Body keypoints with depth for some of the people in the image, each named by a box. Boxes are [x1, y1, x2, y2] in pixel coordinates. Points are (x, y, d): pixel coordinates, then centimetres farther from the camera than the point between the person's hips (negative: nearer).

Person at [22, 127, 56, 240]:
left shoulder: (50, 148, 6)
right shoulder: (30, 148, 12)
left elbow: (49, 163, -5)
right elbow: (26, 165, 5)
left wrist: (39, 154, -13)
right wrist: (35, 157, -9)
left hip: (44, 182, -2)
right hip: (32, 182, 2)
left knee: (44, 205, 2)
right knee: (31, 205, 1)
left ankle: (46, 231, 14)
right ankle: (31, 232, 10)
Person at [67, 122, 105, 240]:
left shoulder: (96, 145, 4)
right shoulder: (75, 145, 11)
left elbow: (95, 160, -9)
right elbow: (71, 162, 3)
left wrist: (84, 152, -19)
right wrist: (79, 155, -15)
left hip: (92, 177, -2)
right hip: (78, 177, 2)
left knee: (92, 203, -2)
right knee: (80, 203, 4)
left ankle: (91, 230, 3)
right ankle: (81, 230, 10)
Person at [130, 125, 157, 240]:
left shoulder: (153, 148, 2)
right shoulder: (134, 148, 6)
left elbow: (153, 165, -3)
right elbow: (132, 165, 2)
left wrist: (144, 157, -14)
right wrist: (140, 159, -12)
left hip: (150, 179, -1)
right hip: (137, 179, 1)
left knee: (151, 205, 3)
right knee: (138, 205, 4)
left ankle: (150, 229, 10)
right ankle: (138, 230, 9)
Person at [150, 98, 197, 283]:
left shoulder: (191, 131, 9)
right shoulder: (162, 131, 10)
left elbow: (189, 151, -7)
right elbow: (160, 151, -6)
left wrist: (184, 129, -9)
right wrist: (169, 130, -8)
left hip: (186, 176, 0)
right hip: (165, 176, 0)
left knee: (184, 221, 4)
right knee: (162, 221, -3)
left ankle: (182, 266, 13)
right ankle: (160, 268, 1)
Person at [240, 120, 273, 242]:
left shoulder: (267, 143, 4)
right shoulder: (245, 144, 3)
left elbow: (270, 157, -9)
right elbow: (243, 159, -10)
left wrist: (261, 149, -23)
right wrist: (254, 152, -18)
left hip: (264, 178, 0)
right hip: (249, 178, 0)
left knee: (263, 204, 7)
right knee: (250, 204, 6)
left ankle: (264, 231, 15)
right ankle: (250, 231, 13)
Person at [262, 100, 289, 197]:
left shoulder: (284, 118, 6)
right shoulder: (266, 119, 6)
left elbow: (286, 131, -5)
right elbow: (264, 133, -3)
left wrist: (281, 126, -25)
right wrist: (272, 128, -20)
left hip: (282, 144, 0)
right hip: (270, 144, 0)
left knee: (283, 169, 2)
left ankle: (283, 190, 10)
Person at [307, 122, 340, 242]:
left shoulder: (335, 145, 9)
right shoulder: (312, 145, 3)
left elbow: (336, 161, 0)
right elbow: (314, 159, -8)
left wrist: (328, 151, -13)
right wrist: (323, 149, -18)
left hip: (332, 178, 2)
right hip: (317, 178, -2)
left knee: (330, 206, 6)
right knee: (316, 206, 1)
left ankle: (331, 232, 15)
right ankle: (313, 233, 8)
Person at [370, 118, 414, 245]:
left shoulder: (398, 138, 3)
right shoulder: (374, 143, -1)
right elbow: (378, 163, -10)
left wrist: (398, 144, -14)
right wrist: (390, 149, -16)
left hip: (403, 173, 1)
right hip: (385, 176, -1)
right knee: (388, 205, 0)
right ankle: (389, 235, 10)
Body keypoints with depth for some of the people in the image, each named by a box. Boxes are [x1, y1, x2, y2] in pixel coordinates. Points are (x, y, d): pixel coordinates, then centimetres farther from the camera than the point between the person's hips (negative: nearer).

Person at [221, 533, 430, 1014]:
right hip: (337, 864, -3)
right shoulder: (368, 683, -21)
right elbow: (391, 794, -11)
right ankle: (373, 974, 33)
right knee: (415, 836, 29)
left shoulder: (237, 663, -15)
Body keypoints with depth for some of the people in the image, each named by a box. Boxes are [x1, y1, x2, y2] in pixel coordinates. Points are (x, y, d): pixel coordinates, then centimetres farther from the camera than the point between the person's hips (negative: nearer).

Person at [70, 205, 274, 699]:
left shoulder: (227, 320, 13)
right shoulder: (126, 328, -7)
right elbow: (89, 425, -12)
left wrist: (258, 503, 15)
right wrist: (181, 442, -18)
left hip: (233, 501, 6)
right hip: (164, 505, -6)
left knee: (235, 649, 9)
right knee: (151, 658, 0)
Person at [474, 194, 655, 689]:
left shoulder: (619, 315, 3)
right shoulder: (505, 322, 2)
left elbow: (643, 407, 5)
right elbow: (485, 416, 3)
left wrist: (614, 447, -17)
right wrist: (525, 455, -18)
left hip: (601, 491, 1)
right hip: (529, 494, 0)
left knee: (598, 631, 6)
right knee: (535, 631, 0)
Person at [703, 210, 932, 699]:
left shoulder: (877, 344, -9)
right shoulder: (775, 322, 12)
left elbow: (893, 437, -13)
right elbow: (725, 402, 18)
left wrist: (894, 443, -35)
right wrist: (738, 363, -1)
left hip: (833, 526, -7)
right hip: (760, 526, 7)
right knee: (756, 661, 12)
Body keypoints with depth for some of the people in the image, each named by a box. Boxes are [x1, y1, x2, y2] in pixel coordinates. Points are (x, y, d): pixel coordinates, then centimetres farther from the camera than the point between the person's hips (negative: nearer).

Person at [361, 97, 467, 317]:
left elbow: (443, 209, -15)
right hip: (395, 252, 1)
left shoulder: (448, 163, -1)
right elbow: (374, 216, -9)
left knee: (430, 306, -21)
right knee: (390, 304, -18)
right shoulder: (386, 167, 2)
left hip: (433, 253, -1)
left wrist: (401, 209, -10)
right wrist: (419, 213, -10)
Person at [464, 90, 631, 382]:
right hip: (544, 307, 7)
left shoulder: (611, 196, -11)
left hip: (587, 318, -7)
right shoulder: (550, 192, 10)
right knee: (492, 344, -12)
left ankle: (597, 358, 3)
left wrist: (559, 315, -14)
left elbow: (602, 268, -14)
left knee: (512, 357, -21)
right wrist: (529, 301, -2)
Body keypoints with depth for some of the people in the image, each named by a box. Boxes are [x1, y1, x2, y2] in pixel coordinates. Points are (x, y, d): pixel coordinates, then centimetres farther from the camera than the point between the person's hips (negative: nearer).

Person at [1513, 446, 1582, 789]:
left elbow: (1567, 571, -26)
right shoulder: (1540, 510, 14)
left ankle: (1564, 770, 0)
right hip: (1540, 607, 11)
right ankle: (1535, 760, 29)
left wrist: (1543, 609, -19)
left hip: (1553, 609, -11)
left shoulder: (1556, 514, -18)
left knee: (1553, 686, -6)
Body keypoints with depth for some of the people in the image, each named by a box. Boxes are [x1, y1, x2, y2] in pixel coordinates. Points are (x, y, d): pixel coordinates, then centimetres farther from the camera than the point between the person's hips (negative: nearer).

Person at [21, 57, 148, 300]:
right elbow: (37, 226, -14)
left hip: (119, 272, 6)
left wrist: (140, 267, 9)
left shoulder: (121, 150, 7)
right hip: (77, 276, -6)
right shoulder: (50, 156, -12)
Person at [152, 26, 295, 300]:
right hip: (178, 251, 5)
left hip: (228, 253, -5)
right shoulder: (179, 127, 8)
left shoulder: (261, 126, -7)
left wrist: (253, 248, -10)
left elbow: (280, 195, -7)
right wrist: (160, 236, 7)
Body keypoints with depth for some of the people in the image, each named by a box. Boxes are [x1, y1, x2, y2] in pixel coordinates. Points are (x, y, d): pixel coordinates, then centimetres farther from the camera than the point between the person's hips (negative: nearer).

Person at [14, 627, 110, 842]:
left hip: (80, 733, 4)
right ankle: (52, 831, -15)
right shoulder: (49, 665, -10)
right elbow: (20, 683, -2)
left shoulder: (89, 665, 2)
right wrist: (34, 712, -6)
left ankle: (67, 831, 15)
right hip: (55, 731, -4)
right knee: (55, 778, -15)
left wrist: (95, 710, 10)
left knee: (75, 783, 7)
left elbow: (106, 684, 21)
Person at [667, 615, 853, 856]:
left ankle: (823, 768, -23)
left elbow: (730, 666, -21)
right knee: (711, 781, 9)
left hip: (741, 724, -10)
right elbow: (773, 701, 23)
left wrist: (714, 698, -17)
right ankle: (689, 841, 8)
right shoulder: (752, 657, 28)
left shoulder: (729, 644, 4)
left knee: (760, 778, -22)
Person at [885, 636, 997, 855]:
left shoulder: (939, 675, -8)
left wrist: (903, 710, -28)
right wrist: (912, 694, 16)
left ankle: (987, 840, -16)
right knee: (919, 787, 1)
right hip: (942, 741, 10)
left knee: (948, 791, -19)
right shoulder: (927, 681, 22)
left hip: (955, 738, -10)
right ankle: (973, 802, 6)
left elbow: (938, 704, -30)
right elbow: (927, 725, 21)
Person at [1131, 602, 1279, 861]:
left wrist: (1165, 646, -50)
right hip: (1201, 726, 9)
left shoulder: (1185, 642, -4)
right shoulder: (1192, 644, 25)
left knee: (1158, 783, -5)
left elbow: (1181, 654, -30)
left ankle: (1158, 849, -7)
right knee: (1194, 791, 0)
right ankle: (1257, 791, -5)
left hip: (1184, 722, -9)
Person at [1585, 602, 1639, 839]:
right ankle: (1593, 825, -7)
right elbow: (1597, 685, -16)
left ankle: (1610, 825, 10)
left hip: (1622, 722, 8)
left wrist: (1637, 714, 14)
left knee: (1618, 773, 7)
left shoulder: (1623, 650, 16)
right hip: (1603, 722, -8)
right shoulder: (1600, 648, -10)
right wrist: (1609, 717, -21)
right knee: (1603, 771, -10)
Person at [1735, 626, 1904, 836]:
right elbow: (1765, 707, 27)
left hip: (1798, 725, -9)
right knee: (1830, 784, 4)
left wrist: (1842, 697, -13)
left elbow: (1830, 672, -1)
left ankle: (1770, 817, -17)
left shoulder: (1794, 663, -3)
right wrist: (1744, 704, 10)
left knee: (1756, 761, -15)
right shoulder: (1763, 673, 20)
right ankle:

- - - - - - -

» To do: Rewrite the listing starting at the line that has "right elbow: (26, 165, 5)" and ending after the line that has "left shoulder: (267, 143, 4)", substituting "Subject" for every "Person" and leaving everything else the same.

» Your response:
right elbow: (26, 165, 5)
left wrist: (39, 154, -13)
right wrist: (35, 157, -9)
left hip: (44, 182, -2)
right hip: (32, 182, 2)
left knee: (44, 205, 2)
right knee: (31, 205, 1)
left ankle: (46, 231, 14)
right ankle: (31, 232, 10)
Subject at [67, 122, 105, 240]:
left shoulder: (96, 145, 4)
right shoulder: (75, 145, 11)
left elbow: (95, 160, -9)
right elbow: (71, 162, 3)
left wrist: (84, 152, -19)
right wrist: (79, 155, -15)
left hip: (92, 177, -2)
right hip: (78, 177, 2)
left knee: (92, 203, -2)
right knee: (80, 203, 4)
left ankle: (91, 230, 3)
right ankle: (81, 230, 10)
Subject at [130, 125, 157, 240]:
left shoulder: (153, 148, 2)
right shoulder: (134, 148, 6)
left elbow: (153, 165, -3)
right elbow: (132, 165, 2)
left wrist: (144, 157, -14)
right wrist: (140, 159, -12)
left hip: (150, 179, -1)
right hip: (137, 179, 1)
left knee: (151, 205, 3)
right knee: (138, 205, 4)
left ankle: (150, 229, 10)
right ankle: (138, 230, 9)
Subject at [150, 98, 197, 283]:
left shoulder: (191, 131, 9)
right shoulder: (162, 131, 10)
left elbow: (189, 151, -7)
right elbow: (160, 151, -6)
left wrist: (184, 129, -9)
right wrist: (169, 130, -8)
left hip: (186, 176, 0)
right hip: (165, 176, 0)
left knee: (184, 221, 4)
right knee: (162, 221, -3)
left ankle: (182, 266, 13)
right ankle: (160, 268, 1)
Subject at [240, 120, 273, 242]:
left shoulder: (267, 143, 4)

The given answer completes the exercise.